Several news reports this month have pointed to a slowdown in the crypto token issues that have been used to finance early stage companies, and the reports predicted that the increased regulatory activity echoing around the globe will serve as a deterrent to further growth. It’s easy to point to regulators and accuse them of bearing down needlessly on meaningful innovation. However, if we shed this overly simplistic point of view and remember that a primary mission of regulators is to protect consumer rights, we can see a future that provides investors with greater opportunities and protection to invest in the nascent space.
Looking at the exuberance of the cryptomarket over the last year, it’s clear why regulators have decided to pay much closer attention and more proactively enforce regulation. ICOs have raised billions of dollars, many of them raised on marketing and promises alone and no viable product. Scams have proliferated, and many people have lost their money participating in bogus fundraising.
Even legitimate attempts to develop innovative new products can carry more risk than what is typically visible. The crypto space is filled with inexperienced entrepreneurs who may have a deep understanding of blockchain, but know little about creating a viable business model and building a business. Traditional funding methods would smoke these well-intentioned but ill-equipped players out, but crowd-sourced type funding via ICOs has given them the means to raise previously unthinkable amounts of money.
Experts in the space see the need for change. As Sam Lee, director of research at ICO advisory firm Strategic Coin recently told Reuters:
“We believe that regulation in the ICO space will filter out some of the nonsense in the marketplace and is part of the overall maturing of the crypto asset class.”
U.S. authorities are responding. However, the sometimes disparate positions adopted by politicians and regulators have created confusion for those operating in the crypto space.
The SEC has indicated that it views all initial coin offerings (ICOs) as securities sales. Wyoming passed a bill that exempts certain ICO fundraising from securities laws by carving out a space for tokens with utility-like characteristics. And the CFTC has said it looks at cryptocurrencies as commodities. Meanwhile, several newly formed organizations are attempting to roadmap new regulations that treat cryptocurrencies and tokens as the unique entities they are rather than to shove them into pre-existing categories.
There are several meaningful takeaways from all of this regulatory news.
One is that undoubtedly, more aggressive enforcement of regulation is coming. Additional regulatory activity may still come in inconsistent and unpredictable waves. Nonetheless, companies active in the crypto capital markets need to tread carefully and consider the consequences of their past actions or when planning future capital raising exercises.

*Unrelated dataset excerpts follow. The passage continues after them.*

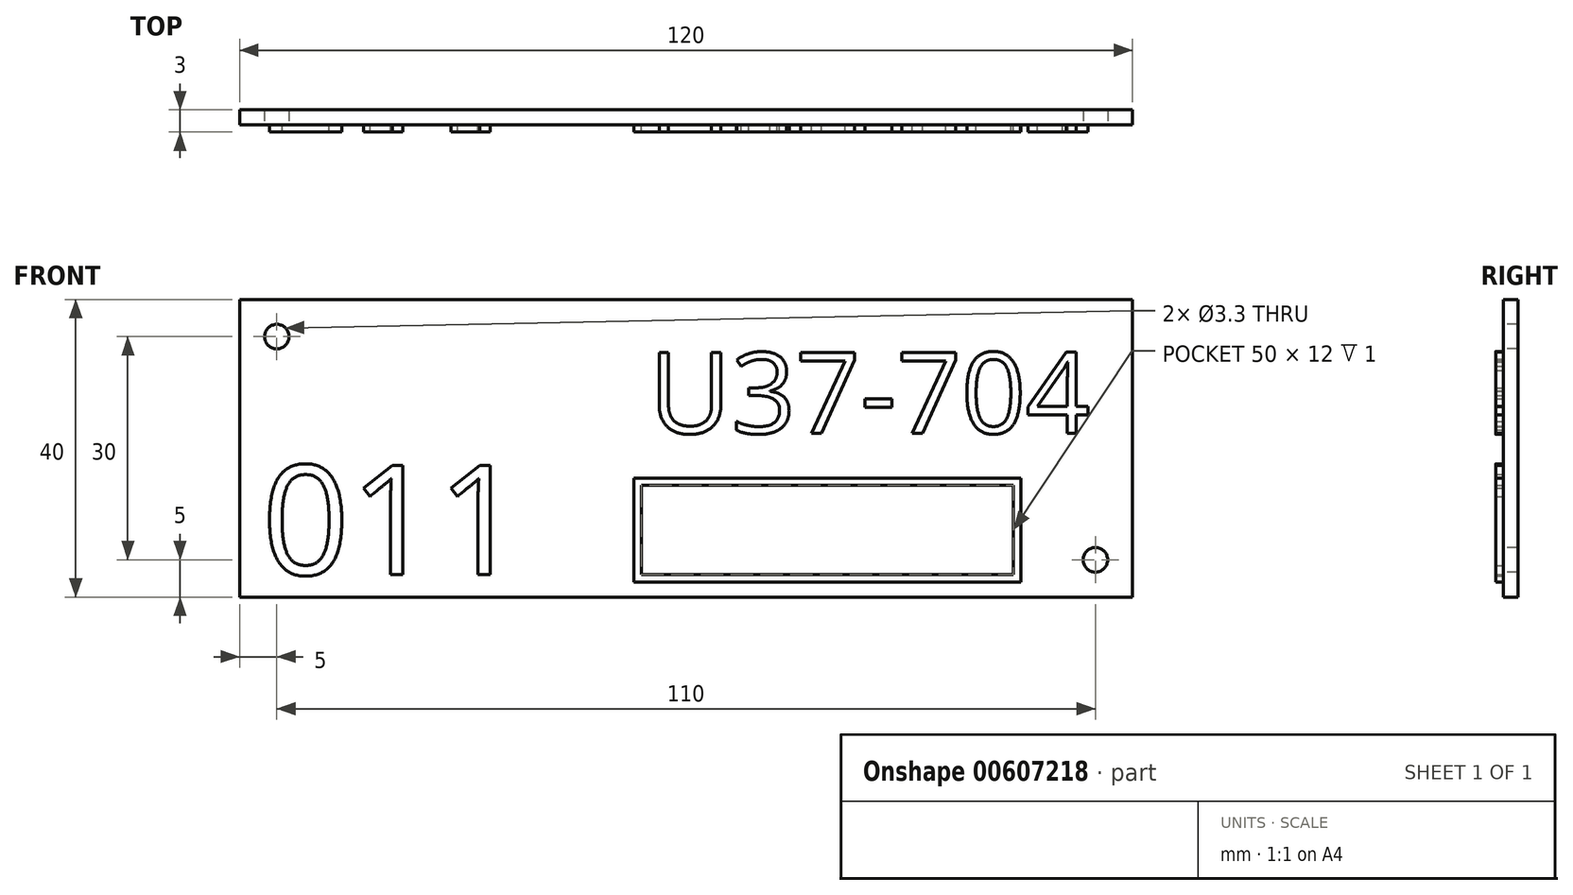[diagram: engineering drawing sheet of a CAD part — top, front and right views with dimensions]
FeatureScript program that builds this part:
annotation { "Feature Type Name" : "Feature", "Feature Type Description" : "" }
export const myFeature = defineFeature(function(context is Context, id is Id, definition is map)
    precondition{}
    {
        {
            var Q0;
            Q0=qCreatedBy(makeId("Front.planeOp"),FACE);
            var sketch = newSketch(context, id + "F0", { "sketchPlane" : qUnion([Q0])});
            skLineSegment(sketch, "E0.bottom", {"start": v(60, -20) * mm, "end": v(-60, -20) * mm});
            skLineSegment(sketch, "E0.top", {"start": v(60, 20) * mm, "end": v(-60, 20) * mm});
            skLineSegment(sketch, "E0.left", {"start": v(60, -20) * mm, "end": v(60, 20) * mm});
            skLineSegment(sketch, "E0.right", {"start": v(-60, -20) * mm, "end": v(-60, 20) * mm});
            skPoint(sketch, "E0.middle", {"position": v(0, 0) * mm});
            skSolve(sketch);
        }
        {
            var Q0;
            Q0=makeQuery(id+"F0.imprint","IMPRINT",FACE,{"disambiguationData":[TD([[makeQuery(id+"F0.imprint","IMPRINT",EDGE,{"derivedFrom":sQuery(id+"F0.wireOp",EDGE,"E0.bottom")}),-1.0]])]});
            extrude(context, id + "F1", {"entities" : qUnion([Q0]), "depth" : 2 * mm});
        }
        {
            var Q0;
            Q0=makeQuery(id+"F1.opExtrude","CAP_FACE",FACE,{"disambiguationData":[OSD([sQuery(id+"F0.wireOp",EDGE,"E0.bottom"),sQuery(id+"F0.wireOp",EDGE,"E0.top"),sQuery(id+"F0.wireOp",EDGE,"E0.left"),sQuery(id+"F0.wireOp",EDGE,"E0.right")])],"isStart":false});
            var sketch = newSketch(context, id + "F2", { "sketchPlane" : qUnion([Q0])});
            skPoint(sketch, "E1", {"position": v(-55, 15) * mm});
            skPoint(sketch, "E2", {"position": v(55, -15) * mm});
            skSolve(sketch);
        }
        {
            var Q0;
            Q0=sQuery(id+"F2.wireOp",VERTEX,"E1");
            var Q1;
            Q1=sQuery(id+"F2.wireOp",VERTEX,"E2");
            var Q2;
            Q2=makeQuery(id+"F1.opExtrude","SWEPT_BODY",BODY,{"disambiguationData":[OSD([sQuery(id+"F0.wireOp",EDGE,"E0.bottom"),sQuery(id+"F0.wireOp",EDGE,"E0.top"),sQuery(id+"F0.wireOp",EDGE,"E0.left"),sQuery(id+"F0.wireOp",EDGE,"E0.right")])]});
            hole(context, id + "F3", {"style" : HoleStyle.SIMPLE, "endStyle" : HoleEndStyle.THROUGH, "holeDiameter" : 3.3 * mm, "locations" : qUnion([Q0, Q1]), "scope" : qUnion([Q2]), "isTappedThrough" : true});
        }
        {
            var Q0;
            Q0=makeQuery(id+"F1.opExtrude","CAP_FACE",FACE,{"disambiguationData":[OSD([sQuery(id+"F0.wireOp",EDGE,"E0.bottom"),sQuery(id+"F0.wireOp",EDGE,"E0.top"),sQuery(id+"F0.wireOp",EDGE,"E0.left"),sQuery(id+"F0.wireOp",EDGE,"E0.right")])],"isStart":false});
            var sketch = newSketch(context, id + "F4", { "sketchPlane" : qUnion([Q0])});
            skText(sketch, "E3", { "text": "U37-704", "fontName": "OpenSans-Regular.ttf"});
            const initialGuessF4  = {"E3": [-0.005, 0.002, 1, 0, 0.01093]};
            skSetInitialGuess(sketch, initialGuessF4);
            skSolve(sketch);
        }
        {
            var Q0;
            Q0=qSketchRegion(id+"F4",true);
            extrude(context, id + "F5", {"entities" : qUnion([Q0]), "operationType" : NewBodyOperationType.ADD, "depth" : 1 * mm});
        }
        {
            var Q0;
            {var subQ0=sQuery(id+"F0.wireOp",EDGE,"E0.top");var subQ1=sQuery(id+"F0.wireOp",EDGE,"E0.left");var subQ2=sQuery(id+"F0.wireOp",EDGE,"E0.right");var subQ3=sQuery(id+"F0.wireOp",EDGE,"E0.bottom");Q0=makeQuery(id+"F5.boolean.opBoolean","SPLIT",FACE,{"disambiguationData":[TD([makeQuery(id+"F1.opExtrude","SWEPT_FACE",FACE,{"disambiguationData":[OSD([subQ3])]})])],"derivedFrom":makeQuery(id+"F1.opExtrude","CAP_FACE",FACE,{"disambiguationData":[OSD([subQ3,subQ0,subQ1,subQ2])],"isStart":false})});}
            var sketch = newSketch(context, id + "F6", { "sketchPlane" : qUnion([Q0])});
            skText(sketch, "E4", { "text": "011", "fontName": "OpenSans-Regular.ttf"});
            const initialGuessF6  = {"E4": [-0.057, -0.017, 1, 0, 0.0148]};
            skSetInitialGuess(sketch, initialGuessF6);
            skSolve(sketch);
        }
        {
            var Q0;
            Q0=qSketchRegion(id+"F6",true);
            extrude(context, id + "F7", {"entities" : qUnion([Q0]), "operationType" : NewBodyOperationType.ADD, "depth" : 1 * mm});
        }
        {
            var Q0;
            {var subQ46=sQuery(id+"F0.wireOp",EDGE,"E0.top");var subQ48=sQuery(id+"F0.wireOp",EDGE,"E0.left");var subQ66=sQuery(id+"F0.wireOp",EDGE,"E0.right");var subQ76=sQuery(id+"F0.wireOp",EDGE,"E0.bottom");var subQ77=makeQuery(id+"F1.opExtrude","SWEPT_FACE",FACE,{"disambiguationData":[OSD([subQ76])]});Q0=makeQuery(id+"F7.boolean.opBoolean","SPLIT",FACE,{"disambiguationData":[TD([subQ77])],"derivedFrom":makeQuery(id+"F5.boolean.opBoolean","SPLIT",FACE,{"disambiguationData":[TD([subQ77])],"derivedFrom":makeQuery(id+"F1.opExtrude","CAP_FACE",FACE,{"disambiguationData":[OSD([subQ76,subQ46,subQ48,subQ66])],"isStart":false})})});}
            var sketch = newSketch(context, id + "F8", { "sketchPlane" : qUnion([Q0])});
            skLineSegment(sketch, "E5.bottom", {"start": v(45, -18) * mm, "end": v(-7, -18) * mm});
            skLineSegment(sketch, "E5.top", {"start": v(45, -4) * mm, "end": v(-7, -4) * mm});
            skLineSegment(sketch, "E5.left", {"start": v(45, -18) * mm, "end": v(45, -4) * mm});
            skLineSegment(sketch, "E5.right", {"start": v(-7, -18) * mm, "end": v(-7, -4) * mm});
            skPoint(sketch, "E5.middle", {"position": v(19, -11) * mm});
            skLineSegment(sketch, "E6.0", {"start": v(44, -5) * mm, "end": v(-6, -5) * mm});
            skLineSegment(sketch, "E6.1", {"start": v(44, -17) * mm, "end": v(44, -5) * mm});
            skLineSegment(sketch, "E6.2", {"start": v(44, -17) * mm, "end": v(-6, -17) * mm});
            skLineSegment(sketch, "E6.3", {"start": v(-6, -17) * mm, "end": v(-6, -5) * mm});
            skSolve(sketch);
        }
        {
            var Q0;
            Q0=makeQuery(id+"F8.imprint","IMPRINT",FACE,{"disambiguationData":[TD([[makeQuery(id+"F8.imprint","IMPRINT",EDGE,{"derivedFrom":sQuery(id+"F8.wireOp",EDGE,"E5.bottom")}),-1.0]])]});
            extrude(context, id + "F9", {"entities" : qUnion([Q0]), "operationType" : NewBodyOperationType.ADD, "depth" : 1 * mm});
        }
    });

New, second-wave companies seeking to issue crypto tokens have an advantage over earlier token issuers that infringed upon regulations. For example, early-stage companies in the U.S. that issue compliant security tokens will be able to fully focus their time and resources on building their business platforms, rather than be forced to contend with costly regulatory remediation programs.
One of the more interesting and promising applications of blockchain technology, the security token, was actually born out of the recent pressure exerted by the regulators. The relevancy of the security token is its enormous potential to disrupt the traditional capital markets.
Enforcement actions in the U.S. are pushing companies away from ICOs featuring non-compliant utility tokens. Companies and their advisers are adapting and, as a result, there is a growing trend toward compliant security token issues such as those allowed under Regulation D of the U.S. Securities Act of 1933.
At this point, we know that greater enforcement of regulation is coming. While the timing of individual actions by the different regulatory agencies is unpredictable, what is certain is that the regulators will move when they find infractions of the law. We have also seen that innovation in a well regulated environment is possible, and it should protect consumers.
The cryptocurrency and digital capital markets have enjoyed a meteoric rise. Recent action by regulators is logically pushing both to their next stage of evolution, during which best corporate practices and regulatory compliance are crucial to a prosperous future. All companies, whether first movers who have already completed an ICOs or the coming second wave of security-token issuers, must accept the reality of greater regulatory enforcement and embrace the common goal to promote sound practices that benefit all legitimate stakeholders.
Gene Grant is a founder and CEO of VRBex, a cryptocurrency exchange based in the U.S., led by financial-services professionals. Grant has a twenty-eight year career in financial services and a lifelong entrepreneurial edge. Most recently a Managing Director at the global bank BBVA, Gene has balanced a career that included senior roles at global banks, seven years as a senior member of a specialist derivatives consultancy, and a period as a floor trader on the New York Futures Exchange. As an entrepreneur, Gene started his first business at the age of 14, received a patent at 21, and at 29 he founded and listed an early stage company on the AIM division of the London Stock Exchange.